One of the earliest of these “creation science” men, Harry Rimmer, published a book in 1947 entitled Lot’s Wife and the Science of Physics. Lot’s wife! What a theme is she for the tongue of the preacher, the pen of the poet, the tears of the angels! But we wonder what “the science of physics” may have to do with this. We read the book and find a long-drawn-out theory concerning the body-shaped holes in the ruins of Pompei, caused by the leaching away of the salt into which those bodies were turned by the volcanic lava. Lot’s wife, we are told, lagged behind. The distance between her and her husband became greater and greater, till she was swallowed up in the cataclysm, and eventually—-over the course of who knows how many years—-turned by chemical transmutation into salt. And is this all the man can find in Lot’s wife? These are bones indeed. Does to look back mean to lag behind? And did Lot’s wife lag so far behind that she was still in the vicinity of Sodom when Lot and his daughters had entered the city of Zoar? Can a body lying buried in volcanic ash be called a pillar of salt? And who excavated the ruins of Sodom to discover this “pillar of salt,” and to attest that it was indeed Lot’s wife?

We hardly dare dignify such notions with the name of bones. Bones may have some use, but these notions are worse than useless. A dog might gnaw a bone, but who can eat fossils? Yet Rimmer was a good man, who wrote some good things, and at any rate served up his fossils with a little sauce—-a thing which some of his successors have quite forgotten. They give us fossils only, with no food for the soul.

But these fossils may actually do less damage than the dry bones which a great host of preachers habitually serve up to their poor congregations. The fossils are usually served only as a side dish, whereas the dealers in bones usually serve them for the whole meal. They feed their people with nothing else. They know nothing else. Not that their teaching is false—-only that it is dead, dry, and intellectual. There is very much in these bones which is true enough. A great deal of the doctrinal, dispensational, and prophetic teaching which comes from these pulpits is orthodox and unexceptional as far as it goes, but it is bones for all that, for it has little or no connection with the religion of the heart. There is nothing in it to stir the spirit or warm the soul. It feeds the intellect, and no more.

Some years ago I attended for a time a Baptist church, pastored by a well-educated man, whose preaching was dry and empty. An old and uneducated man at the church once said to me, after hearing one of this man’s sermons, “This place ought to be just like a restaurant. People ought to come here hungry, and go away full. But it isn’t so. They come here empty, and they go away empty.”
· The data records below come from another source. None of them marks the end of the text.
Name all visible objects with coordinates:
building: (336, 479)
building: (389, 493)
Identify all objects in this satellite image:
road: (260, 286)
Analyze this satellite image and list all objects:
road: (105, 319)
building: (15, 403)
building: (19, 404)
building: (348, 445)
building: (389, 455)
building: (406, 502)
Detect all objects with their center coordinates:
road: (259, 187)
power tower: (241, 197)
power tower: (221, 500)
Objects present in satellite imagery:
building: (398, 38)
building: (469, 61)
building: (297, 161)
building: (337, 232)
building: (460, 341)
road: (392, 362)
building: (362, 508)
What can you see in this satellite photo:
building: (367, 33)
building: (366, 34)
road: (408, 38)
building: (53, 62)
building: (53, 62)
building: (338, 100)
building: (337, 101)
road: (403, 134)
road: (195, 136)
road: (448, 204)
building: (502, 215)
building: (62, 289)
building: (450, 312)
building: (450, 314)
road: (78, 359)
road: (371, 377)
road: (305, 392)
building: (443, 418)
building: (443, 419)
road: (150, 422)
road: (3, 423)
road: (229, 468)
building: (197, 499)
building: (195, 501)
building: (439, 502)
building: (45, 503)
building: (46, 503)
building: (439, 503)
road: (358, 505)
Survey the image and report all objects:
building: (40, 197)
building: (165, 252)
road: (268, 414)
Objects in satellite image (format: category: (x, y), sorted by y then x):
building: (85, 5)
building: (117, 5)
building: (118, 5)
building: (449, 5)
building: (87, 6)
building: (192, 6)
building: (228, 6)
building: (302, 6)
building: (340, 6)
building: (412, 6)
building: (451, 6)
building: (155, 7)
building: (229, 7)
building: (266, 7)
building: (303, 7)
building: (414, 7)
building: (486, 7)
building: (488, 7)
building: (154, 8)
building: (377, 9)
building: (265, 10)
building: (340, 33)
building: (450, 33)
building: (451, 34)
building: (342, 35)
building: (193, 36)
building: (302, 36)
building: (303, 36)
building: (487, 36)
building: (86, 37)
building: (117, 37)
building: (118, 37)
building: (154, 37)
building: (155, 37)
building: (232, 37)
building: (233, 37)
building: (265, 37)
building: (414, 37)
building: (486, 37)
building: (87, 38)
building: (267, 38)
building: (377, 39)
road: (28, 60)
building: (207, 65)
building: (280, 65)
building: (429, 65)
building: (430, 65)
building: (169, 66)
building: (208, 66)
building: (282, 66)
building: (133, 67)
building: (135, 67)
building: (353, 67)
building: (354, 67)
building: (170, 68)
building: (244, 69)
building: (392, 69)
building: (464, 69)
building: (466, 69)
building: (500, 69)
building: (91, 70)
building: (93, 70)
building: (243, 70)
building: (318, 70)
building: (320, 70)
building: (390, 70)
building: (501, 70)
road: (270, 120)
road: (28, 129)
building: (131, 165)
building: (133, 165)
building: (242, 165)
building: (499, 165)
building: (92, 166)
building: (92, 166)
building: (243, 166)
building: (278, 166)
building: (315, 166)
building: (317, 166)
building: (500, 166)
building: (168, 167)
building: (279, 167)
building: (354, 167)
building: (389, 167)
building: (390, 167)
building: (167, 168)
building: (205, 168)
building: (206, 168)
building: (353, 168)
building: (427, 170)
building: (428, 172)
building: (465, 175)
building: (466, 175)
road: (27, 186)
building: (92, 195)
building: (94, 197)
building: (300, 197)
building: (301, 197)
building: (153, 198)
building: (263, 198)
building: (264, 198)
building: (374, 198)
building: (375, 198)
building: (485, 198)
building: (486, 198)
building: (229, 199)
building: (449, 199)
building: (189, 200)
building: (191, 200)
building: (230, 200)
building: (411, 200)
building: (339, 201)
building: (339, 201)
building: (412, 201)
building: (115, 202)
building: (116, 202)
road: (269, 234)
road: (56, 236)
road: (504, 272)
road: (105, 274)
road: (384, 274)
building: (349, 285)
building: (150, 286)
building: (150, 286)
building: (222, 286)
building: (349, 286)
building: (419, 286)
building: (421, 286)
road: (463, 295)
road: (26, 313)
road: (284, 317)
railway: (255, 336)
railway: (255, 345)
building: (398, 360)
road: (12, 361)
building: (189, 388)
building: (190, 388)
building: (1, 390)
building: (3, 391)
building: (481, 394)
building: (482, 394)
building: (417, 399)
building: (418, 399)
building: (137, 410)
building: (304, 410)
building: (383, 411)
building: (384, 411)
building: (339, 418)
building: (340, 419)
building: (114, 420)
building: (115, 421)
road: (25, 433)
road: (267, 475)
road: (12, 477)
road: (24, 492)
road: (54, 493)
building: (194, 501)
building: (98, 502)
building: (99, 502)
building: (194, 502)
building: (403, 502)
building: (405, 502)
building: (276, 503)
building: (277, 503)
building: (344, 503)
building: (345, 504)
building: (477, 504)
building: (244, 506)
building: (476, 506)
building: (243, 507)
The people gather on the hillside to enjoy the beauty of the sunset, and the preacher gives them a technical lecture on the size of the sun, its distance from the earth, the manner in which these things are measured, the composition of the atmosphere, the properties of light, and the manner in which it is refracted. They come for food, and he feeds them with air.

It goes without saying that the church stands in need of revival. The revival which we need consists of many things. Among the foremost of them are certainly these, to recognize that orthodoxy is not Christianity, that doctrine is not religion, that knowledge is not wisdom, that heads are not hearts, that intellectualism is not spirituality—-in short, that bones are not meat.

There are some bones which have their uses—-some indeed which are absolutely necessary—-but a diet of bones is death to the church. The teachers of the church have need for some most solemn consideration in the presence of God and eternity, in the presence of sin and death and hell, concerning what is weighty and what is trivial—-what is worth their time and energy, and what is a waste—-what is meat, and what is bones.